En algún lugar de Italia, bajo el cauce de un río y rodeado de inmensas riquezas, descansa el que está considerado el primer rey de la Hispania visigoda (de la visigoda, que no de España, porque aún harían falta más reinados). Se llamaba Alarico —conviene recordarlo ahora que no se estudia en los colegios la lista de los monarcas godos por supuestamente inútil o caduca— y su entierro fue espectacular. Cientos de cautivos desviaron el río Busento e inhumaron al rey en el lecho seco. Luego, volvieron a hacer regresar las aguas para ocultar el sepulcro real. Todos los excavadores “fueron degollados para que no pudiesen revelar el lugar donde, todavía hoy, descansa con sus tesoros en su ignorada tumba”. “Un rey había muerto y un pueblo terminaba de nacer. Su nuevo rey, Ataúlfo, los llevaría a nuevas tierras y una de ellas sería el solar que definitivamente ocuparían: Hispania”. Lo cuenta José Soto Chica, profesor de la Universidad de Granada, en su magistral —es una auténtica y amena lección de historia— Los visigodos. Hijos de un dios furioso.
Una lectura vibrante que rezuma innumerables datos —algunos de ellos desconocidos— y que defiende la tesis de que Leovigildo (reinó entre el 568-586) fue el primer rey de España (no de la Hispania visigoda), cuando los nórdicos e hispanorromanos formaban ya un mismo pueblo. “Aquella Spania fue la primera España”, “la première en Europe y la España primigenia y común de la que surgirían las Españas musulmana y cristiana que, a la postre, volverían a sumarse en el siglo XVI”. Una idea que fue asumida por los monarcas cristianos que le sucedieron y que llevó, incluso, en el Concilio de Basilea (1431-1438), “a que los delegados suecos discutiesen con los castellanos sobre quién de entre ellos, suecos o castellanos, tenía más derecho a atribuirse el título de descendientes de los antiguos godos”.
Al comenzar el siglo V, Europa era un tremendo embrollo bélico difícil de resumir. Alanos, hunos, godos (en todas sus variantes), vándalos, sármatas, suevos… se enfrentaban a las legiones romanas (occidentales y orientales) en los campos de batalla de cualquier parte del continente. Hasta que el godo Alarico arrasó la Ciudad Eterna en el 410 y el imperio se disgregó. Sin embargo, no se rindió. Roma continuó luchando contra los bárbaros, a trozos, a jirones, en Germania, Dacia, Hispania, Galia, norte de África, Oriente Medio… En ocasiones vencían las tribus que acosaban a los romanos, en otras eran los latinos quienes los derrotaban. Y mientras tanto, decenas o cientos de miles de muertos en cada enfrentamiento.
El rey de los hispanos
El reino inicial de los visigodos, el de Tolosa, ocupaba parte de Francia y de Hispania, pero perdieron la parte septentrional ante los francos, que se conformaron pronto como una amenaza que “caminaba a pie firme” para destruirlos allá donde se refugiasen los supervivientes. Esto provocó nuevas oleadas de refugiados que huían del franco Clodoveo, e “Hispania se convirtió así en un refugio donde se alzaría el último y más brillante de sus reinos, el Reino de Toledo, la primera España”.

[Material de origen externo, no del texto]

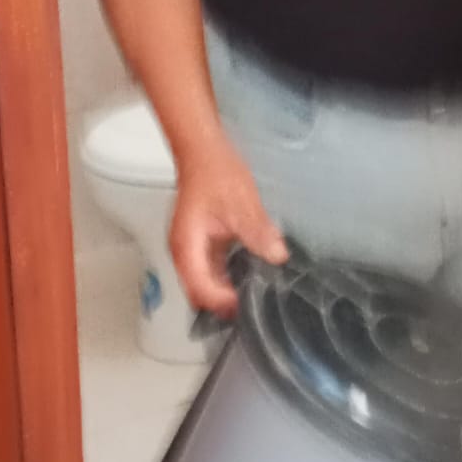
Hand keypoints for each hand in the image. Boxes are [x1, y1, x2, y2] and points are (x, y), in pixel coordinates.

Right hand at [169, 137, 287, 315]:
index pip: (200, 289)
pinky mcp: (203, 245)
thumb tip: (276, 255)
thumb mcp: (240, 203)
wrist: (203, 151)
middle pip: (200, 294)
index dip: (223, 302)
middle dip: (223, 306)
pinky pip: (213, 271)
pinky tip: (251, 279)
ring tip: (255, 300)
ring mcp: (192, 250)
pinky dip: (228, 280)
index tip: (248, 306)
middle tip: (254, 310)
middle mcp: (185, 253)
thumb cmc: (214, 173)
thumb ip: (257, 232)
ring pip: (206, 285)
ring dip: (226, 294)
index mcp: (186, 247)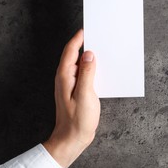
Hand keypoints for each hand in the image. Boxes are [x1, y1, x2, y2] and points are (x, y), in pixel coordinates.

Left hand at [43, 29, 100, 167]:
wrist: (73, 138)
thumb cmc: (78, 119)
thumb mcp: (85, 94)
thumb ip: (87, 73)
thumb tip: (89, 54)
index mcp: (65, 76)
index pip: (70, 51)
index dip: (78, 38)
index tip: (88, 29)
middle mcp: (66, 78)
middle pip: (74, 55)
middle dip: (85, 45)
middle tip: (98, 37)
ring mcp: (71, 84)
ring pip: (80, 64)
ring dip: (89, 57)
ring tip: (102, 51)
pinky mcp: (77, 91)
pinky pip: (84, 74)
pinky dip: (92, 68)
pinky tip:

Fue el ostrogodo Teudis (531-548) —visigodos y ostrogodos ya se habían fundido en un mismo pueblo en Hispania— el que levantó su capital, Toledo, y allí “surge la idea de que España se asentó en la Edad Media y que, desde entonces, determinó nuestra historia”, asevera Soto Chica. Luego vinieron reyes y más reyes godos de manera incesante, rápida e ininterrumpida —tenían la costumbre de degollarse entre ellos y el trono cambiaba continuamente de dueño— hasta Leovigildo (569-586), el gran monarca de este pueblo; el primero que luce una “nueva identidad, ya que no tenía nada, o casi nada, de germánico”. “¿Qué era entonces?”, se pregunta retóricamente el autor. “El rey de los hispanos”, le responden san Isidoro y Gregorio de Tours, que así lo nombran continuamente en sus escritos.
Una lectura vibrante, línea tras línea, que acaba abruptamente el 26 de julio de 711 cuando el rey Rodrigo —abandonado por varias de las facciones en que se dividía el reino— presenta batalla a las huestes musulmanas y es derrotado y muerto. Un relato apasionante, sorprendente, de un pueblo fundador de algo distinto, aunque ya no se estudie en los colegios, pero que José Soto Chica recupera de las brumas de la historia y que deja al lector directamente adherido a las páginas de este gran ensayo.